Top of RECORDS FOR THE EXERCISE

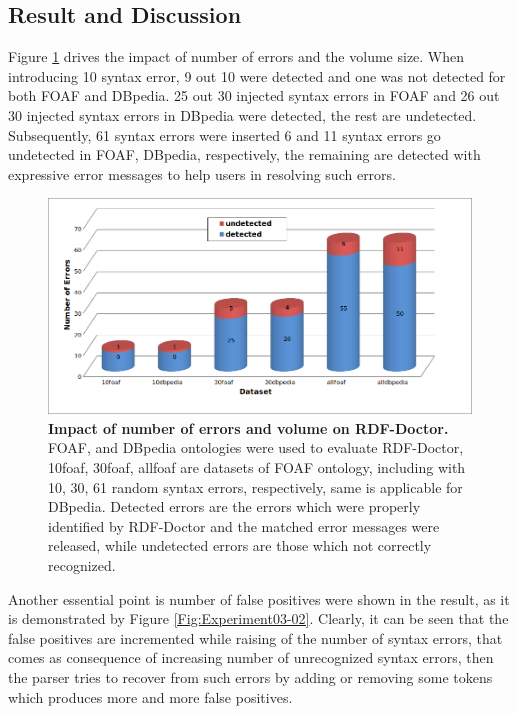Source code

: \subsection{Result and Discussion}
Figure \ref{Fig:Experiment03-01} drives the impact of number of errors and the volume size. When introducing 10 syntax error, 9 out 10 were detected and one was not detected for both FOAF and DBpedia. 25 out 30 injected syntax errors in FOAF and 26 out 30 injected syntax errors in DBpedia were detected, the rest are undetected. Subsequently, 61 syntax errors were inserted 6 and 11 syntax errors go undetected in FOAF, DBpedia, respectively, the remaining are detected with expressive error messages to help users in resolving such errors. 
\begin{figure}[ht]
\begin{center}
		\includegraphics[scale=0.49,angle=0]{images/Experiment03-01.png}
				\setlength\belowcaptionskip{-5mm}

		\caption{\textbf{Impact of number of errors and volume on RDF-Doctor.} FOAF, and DBpedia ontologies were used to evaluate RDF-Doctor, 10foaf, 30foaf, allfoaf are datasets of FOAF ontology, including with 10, 30, 61 random syntax errors, respectively, same is applicable for DBpedia. Detected errors are the errors which were properly identified by RDF-Doctor and the matched error messages were released, while undetected errors are those which not correctly recognized.}
		\label{Fig:Experiment03-01}

\end{center}
\end{figure}


Another essential point is number of false positives were shown in the result, as it is demonstrated  by Figure \ref{Fig:Experiment03-02}. Clearly, it can be seen that the false positives  are incremented while raising of the number of syntax errors, that comes as consequence of increasing number of unrecognized syntax errors, then the parser tries to recover from such errors by adding or removing some tokens which produces more and more false positives.   





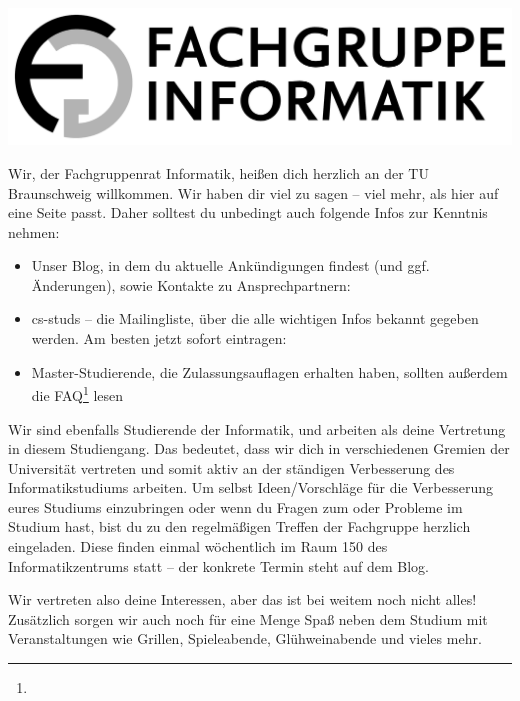 \documentclass[
  final,
  a4paper,              %
  style=screen,
  nexus,                %
]{tubsartcl}
\begin{document}
\pagestyle{empty}


\begin{center}
\noindent\includegraphics[width=.5\textwidth]{bilder/fg-logo/fg-logo.pdf}
\end{center}

\listoftodos

\begin{multicols}{2}

\noindent{}Wir, der Fachgruppenrat Informatik, heißen dich herzlich an der TU Braunschweig willkommen. 
Wir haben dir viel zu sagen – viel mehr, als hier auf eine Seite passt. Daher solltest du unbedingt auch folgende Infos zur Kenntnis nehmen:

\begin{itemize}[topsep=0em,itemsep=-1ex,partopsep=0em,parsep=1ex]
\item Unser Blog, in dem du aktuelle Ankündigungen findest (und ggf. Änderungen), sowie Kontakte zu Ansprechpartnern: \\\fginfoUrl

\item cs-studs -- die Mailingliste, über die alle wichtigen Infos bekannt gegeben werden. Am besten jetzt sofort eintragen: \\

\item Master-Studierende, die Zulassungsauflagen erhalten haben, sollten außerdem die FAQ\footnote{} lesen
\end{itemize}

\noindent{}Wir sind ebenfalls Studierende der Informatik, und arbeiten als deine Vertretung in diesem Studiengang. Das bedeutet, dass wir dich in verschiedenen Gremien der Universität vertreten und somit aktiv an der ständigen Verbesserung des Informatikstudiums arbeiten. Um selbst Ideen/Vorschläge für die Verbesserung eures Studiums einzubringen oder wenn du Fragen zum oder Probleme im Studium hast, bist du zu den regelmäßigen Treffen der Fachgruppe herzlich eingeladen. Diese finden einmal wöchentlich im Raum 150 des Informatikzentrums statt – der konkrete Termin steht auf dem Blog.

Wir vertreten also deine Interessen, aber das ist bei weitem noch nicht alles! Zusätzlich sorgen wir auch noch für eine Menge Spaß neben dem Studium mit Veranstaltungen wie Grillen, Spieleabende, Glühweinabende und vieles mehr.


\end{multicols}
\end{document}
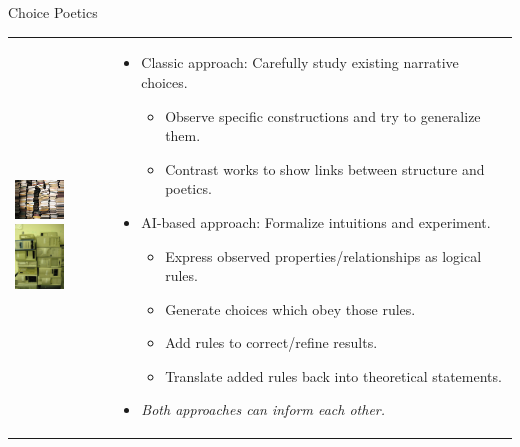 \documentclass[xcolor=x11names]{beamer}
\begin{document}
\begin{frame}{Choice Poetics}
  \hspace*{-2em}%
  \begin{tabular}{p{1em} p{\textwidth}}
  \vspace{2.25em}
  \includegraphics[width=3.5em]{res/stacked-books.jpg} \newline
  \vspace{2em}
  \includegraphics[width=3.5em]{res/stacked-computers.jpg}
  &
  \begin{itemize}\addtolength{\itemsep}{0.5\baselineskip}
      \item Classic approach: Carefully study existing narrative choices.
    \begin{itemize}\addtolength{\itemsep}{0.5\baselineskip}
      \vspace{0.5\baselineskip}
      \item Observe specific constructions and try to generalize them.
      \item Contrast works to show links between structure and poetics.
    \end{itemize}
    \item AI-based approach: Formalize intuitions and experiment.
    \begin{itemize}\addtolength{\itemsep}{0.5\baselineskip}
      \vspace{0.5\baselineskip}
      \item Express observed properties/relationships as logical rules.
      \item Generate choices which obey those rules.
      \item Add rules to correct/refine results.
      \item Translate added rules back into theoretical statements.
    \end{itemize}
    \pause
  \item \emph{Both approaches can inform each other.}
  \end{itemize}
  \end{tabular}
\end{frame}
\end{document}
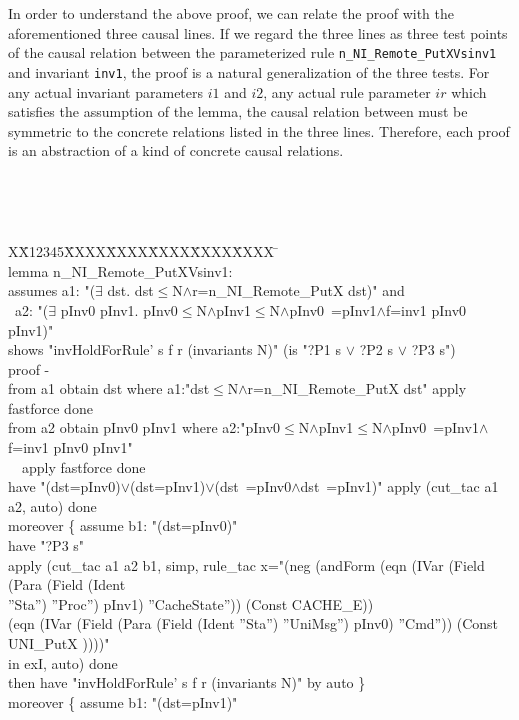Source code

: \documentclass{llncs}
\newlength{\fminilength}
\newenvironment{fmini}[1][\linewidth]
  {\setlength{\fminilength}{#1\fboxsep-2\fboxrule}%
   \vspace{2ex}\noindent\begin{lrbox}{\fminibox}\begin{minipage}{\fminilength}%
   \mbox{ }\hfill\vspace{-2.5ex}}%
  {\end{minipage}\end{lrbox}\vspace{1ex}\hspace{0ex}%
   \framebox{\usebox{\fminibox}}}
\newenvironment{specification}
{\noindent\scriptsize
\tt\begin{fmini}\begin{tabbing}X\=X12345\=XXXX\=XXXX\=XXXX\=XXXX\=XXXX
\=\+\kill} {\end{tabbing}\normalfont\end{fmini}}
\def \twoSpaces {\ \ }
\def \twoSpaces {\ \ }
\begin{document}
In order to understand the above proof, we can relate the proof with the aforementioned three causal lines.  If we regard the three lines  as  three test points of the causal relation between the parameterized rule {\tt  n\_NI\_Remote\_PutXVsinv1} and invariant {\tt inv1}, the proof is a natural generalization of the three tests. For any actual invariant parameters $i1$ and $i2$, any actual rule parameter $ir$ which satisfies the assumption of the lemma, the causal relation between  must be symmetric to the concrete relations listed in the three lines. Therefore, each proof is an abstraction of a kind of concrete causal relations.

\begin{specification}\\
lemma n\_NI\_Remote\_PutXVsinv1:\\
assumes a1: "($\exists$ dst. dst$\le$N$\wedge$r=n\_NI\_Remote\_PutX  dst)" and\\\
a2: "($\exists$ pInv0 pInv1. pInv0$\le$N$\wedge$pInv1$\le$N$\wedge$pInv0~=pInv1$\wedge$f=inv1  pInv0 pInv1)"\\
shows "invHoldForRule' s f r (invariants N)" (is "?P1 s $\vee$ ?P2 s $\vee$ ?P3 s")\\
proof -\\
from a1 obtain dst where a1:"dst$\le$N$\wedge$r=n\_NI\_Remote\_PutX  dst" apply fastforce done\\
from a2 obtain pInv0 pInv1 where a2:"pInv0$\le$N$\wedge$pInv1$\le$N$\wedge$pInv0~=pInv1$\wedge$f=inv1  pInv0 pInv1" \\
\twoSpaces apply fastforce done\\
have "(dst=pInv0)$\vee$(dst=pInv1)$\vee$(dst~=pInv0$\wedge$dst~=pInv1)" apply (cut\_tac a1 a2, auto) done\\
moreover \{
  assume b1: "(dst=pInv0)"\\
  have "?P3 s"\\
  apply (cut\_tac a1 a2 b1, simp, rule\_tac x="(neg (andForm (eqn (IVar (Field (Para (Field (Ident \\
  ''Sta'') ''Proc'') pInv1) ''CacheState'')) (Const CACHE\_E))\\
  (eqn (IVar (Field (Para (Field (Ident ''Sta'') ''UniMsg'') pInv0) ''Cmd'')) (Const UNI\_PutX  ))))"\\ in exI, auto) done\\
  then have "invHoldForRule' s f r (invariants N)" by auto
\}\\
moreover \{
  assume b1: "(dst=pInv1)"\\

\end{specification}
\end{document}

Bottom of RECORDS FOR THE EXERCISE

[TASK DETAILS] Every line of the data above should be returned exactly, with the pictures removed.

[ANSWER BOX]
Source code

: \subsection{Result and Discussion}
Figure \ref{Fig:Experiment03-01} drives the impact of number of errors and the volume size. When introducing 10 syntax error, 9 out 10 were detected and one was not detected for both FOAF and DBpedia. 25 out 30 injected syntax errors in FOAF and 26 out 30 injected syntax errors in DBpedia were detected, the rest are undetected. Subsequently, 61 syntax errors were inserted 6 and 11 syntax errors go undetected in FOAF, DBpedia, respectively, the remaining are detected with expressive error messages to help users in resolving such errors. 
\begin{figure}[ht]
\begin{center}
		\includegraphics[scale=0.49,angle=0]{images/Experiment03-01.png}
				\setlength\belowcaptionskip{-5mm}

		\caption{\textbf{Impact of number of errors and volume on RDF-Doctor.} FOAF, and DBpedia ontologies were used to evaluate RDF-Doctor, 10foaf, 30foaf, allfoaf are datasets of FOAF ontology, including with 10, 30, 61 random syntax errors, respectively, same is applicable for DBpedia. Detected errors are the errors which were properly identified by RDF-Doctor and the matched error messages were released, while undetected errors are those which not correctly recognized.}
		\label{Fig:Experiment03-01}

\end{center}
\end{figure}


Another essential point is number of false positives were shown in the result, as it is demonstrated  by Figure \ref{Fig:Experiment03-02}. Clearly, it can be seen that the false positives  are incremented while raising of the number of syntax errors, that comes as consequence of increasing number of unrecognized syntax errors, then the parser tries to recover from such errors by adding or removing some tokens which produces more and more false positives.   





 \documentclass[
  final,
  a4paper,              %
  style=screen,
  nexus,                %
]{tubsartcl}
\begin{document}
\pagestyle{empty}


\begin{center}
\noindent\includegraphics[width=.5\textwidth]{bilder/fg-logo/fg-logo.pdf}
\end{center}

\listoftodos

\begin{multicols}{2}

\noindent{}Wir, der Fachgruppenrat Informatik, heißen dich herzlich an der TU Braunschweig willkommen. 
Wir haben dir viel zu sagen – viel mehr, als hier auf eine Seite passt. Daher solltest du unbedingt auch folgende Infos zur Kenntnis nehmen:

\begin{itemize}[topsep=0em,itemsep=-1ex,partopsep=0em,parsep=1ex]
\item Unser Blog, in dem du aktuelle Ankündigungen findest (und ggf. Änderungen), sowie Kontakte zu Ansprechpartnern: \\\fginfoUrl

\item cs-studs -- die Mailingliste, über die alle wichtigen Infos bekannt gegeben werden. Am besten jetzt sofort eintragen: \\

\item Master-Studierende, die Zulassungsauflagen erhalten haben, sollten außerdem die FAQ\footnote{} lesen
\end{itemize}

\noindent{}Wir sind ebenfalls Studierende der Informatik, und arbeiten als deine Vertretung in diesem Studiengang. Das bedeutet, dass wir dich in verschiedenen Gremien der Universität vertreten und somit aktiv an der ständigen Verbesserung des Informatikstudiums arbeiten. Um selbst Ideen/Vorschläge für die Verbesserung eures Studiums einzubringen oder wenn du Fragen zum oder Probleme im Studium hast, bist du zu den regelmäßigen Treffen der Fachgruppe herzlich eingeladen. Diese finden einmal wöchentlich im Raum 150 des Informatikzentrums statt – der konkrete Termin steht auf dem Blog.

Wir vertreten also deine Interessen, aber das ist bei weitem noch nicht alles! Zusätzlich sorgen wir auch noch für eine Menge Spaß neben dem Studium mit Veranstaltungen wie Grillen, Spieleabende, Glühweinabende und vieles mehr.


\end{multicols}
\end{document}
 \documentclass[xcolor=x11names]{beamer}
\begin{document}
\begin{frame}{Choice Poetics}
  \hspace*{-2em}%
  \begin{tabular}{p{1em} p{\textwidth}}
  \vspace{2.25em}
  \includegraphics[width=3.5em]{res/stacked-books.jpg} \newline
  \vspace{2em}
  \includegraphics[width=3.5em]{res/stacked-computers.jpg}
  &
  \begin{itemize}\addtolength{\itemsep}{0.5\baselineskip}
      \item Classic approach: Carefully study existing narrative choices.
    \begin{itemize}\addtolength{\itemsep}{0.5\baselineskip}
      \vspace{0.5\baselineskip}
      \item Observe specific constructions and try to generalize them.
      \item Contrast works to show links between structure and poetics.
    \end{itemize}
    \item AI-based approach: Formalize intuitions and experiment.
    \begin{itemize}\addtolength{\itemsep}{0.5\baselineskip}
      \vspace{0.5\baselineskip}
      \item Express observed properties/relationships as logical rules.
      \item Generate choices which obey those rules.
      \item Add rules to correct/refine results.
      \item Translate added rules back into theoretical statements.
    \end{itemize}
    \pause
  \item \emph{Both approaches can inform each other.}
  \end{itemize}
  \end{tabular}
\end{frame}
\end{document}
Source code

: \documentclass{llncs}
\newlength{\fminilength}
\newenvironment{fmini}[1][\linewidth]
  {\setlength{\fminilength}{#1\fboxsep-2\fboxrule}%
   \vspace{2ex}\noindent\begin{lrbox}{\fminibox}\begin{minipage}{\fminilength}%
   \mbox{ }\hfill\vspace{-2.5ex}}%
  {\end{minipage}\end{lrbox}\vspace{1ex}\hspace{0ex}%
   \framebox{\usebox{\fminibox}}}
\newenvironment{specification}
{\noindent\scriptsize
\tt\begin{fmini}\begin{tabbing}X\=X12345\=XXXX\=XXXX\=XXXX\=XXXX\=XXXX
\=\+\kill} {\end{tabbing}\normalfont\end{fmini}}
\def \twoSpaces {\ \ }
\def \twoSpaces {\ \ }
\begin{document}
In order to understand the above proof, we can relate the proof with the aforementioned three causal lines.  If we regard the three lines  as  three test points of the causal relation between the parameterized rule {\tt  n\_NI\_Remote\_PutXVsinv1} and invariant {\tt inv1}, the proof is a natural generalization of the three tests. For any actual invariant parameters $i1$ and $i2$, any actual rule parameter $ir$ which satisfies the assumption of the lemma, the causal relation between  must be symmetric to the concrete relations listed in the three lines. Therefore, each proof is an abstraction of a kind of concrete causal relations.

\begin{specification}\\
lemma n\_NI\_Remote\_PutXVsinv1:\\
assumes a1: "($\exists$ dst. dst$\le$N$\wedge$r=n\_NI\_Remote\_PutX  dst)" and\\\
a2: "($\exists$ pInv0 pInv1. pInv0$\le$N$\wedge$pInv1$\le$N$\wedge$pInv0~=pInv1$\wedge$f=inv1  pInv0 pInv1)"\\
shows "invHoldForRule' s f r (invariants N)" (is "?P1 s $\vee$ ?P2 s $\vee$ ?P3 s")\\
proof -\\
from a1 obtain dst where a1:"dst$\le$N$\wedge$r=n\_NI\_Remote\_PutX  dst" apply fastforce done\\
from a2 obtain pInv0 pInv1 where a2:"pInv0$\le$N$\wedge$pInv1$\le$N$\wedge$pInv0~=pInv1$\wedge$f=inv1  pInv0 pInv1" \\
\twoSpaces apply fastforce done\\
have "(dst=pInv0)$\vee$(dst=pInv1)$\vee$(dst~=pInv0$\wedge$dst~=pInv1)" apply (cut\_tac a1 a2, auto) done\\
moreover \{
  assume b1: "(dst=pInv0)"\\
  have "?P3 s"\\
  apply (cut\_tac a1 a2 b1, simp, rule\_tac x="(neg (andForm (eqn (IVar (Field (Para (Field (Ident \\
  ''Sta'') ''Proc'') pInv1) ''CacheState'')) (Const CACHE\_E))\\
  (eqn (IVar (Field (Para (Field (Ident ''Sta'') ''UniMsg'') pInv0) ''Cmd'')) (Const UNI\_PutX  ))))"\\ in exI, auto) done\\
  then have "invHoldForRule' s f r (invariants N)" by auto
\}\\
moreover \{
  assume b1: "(dst=pInv1)"\\

\end{specification}
\end{document}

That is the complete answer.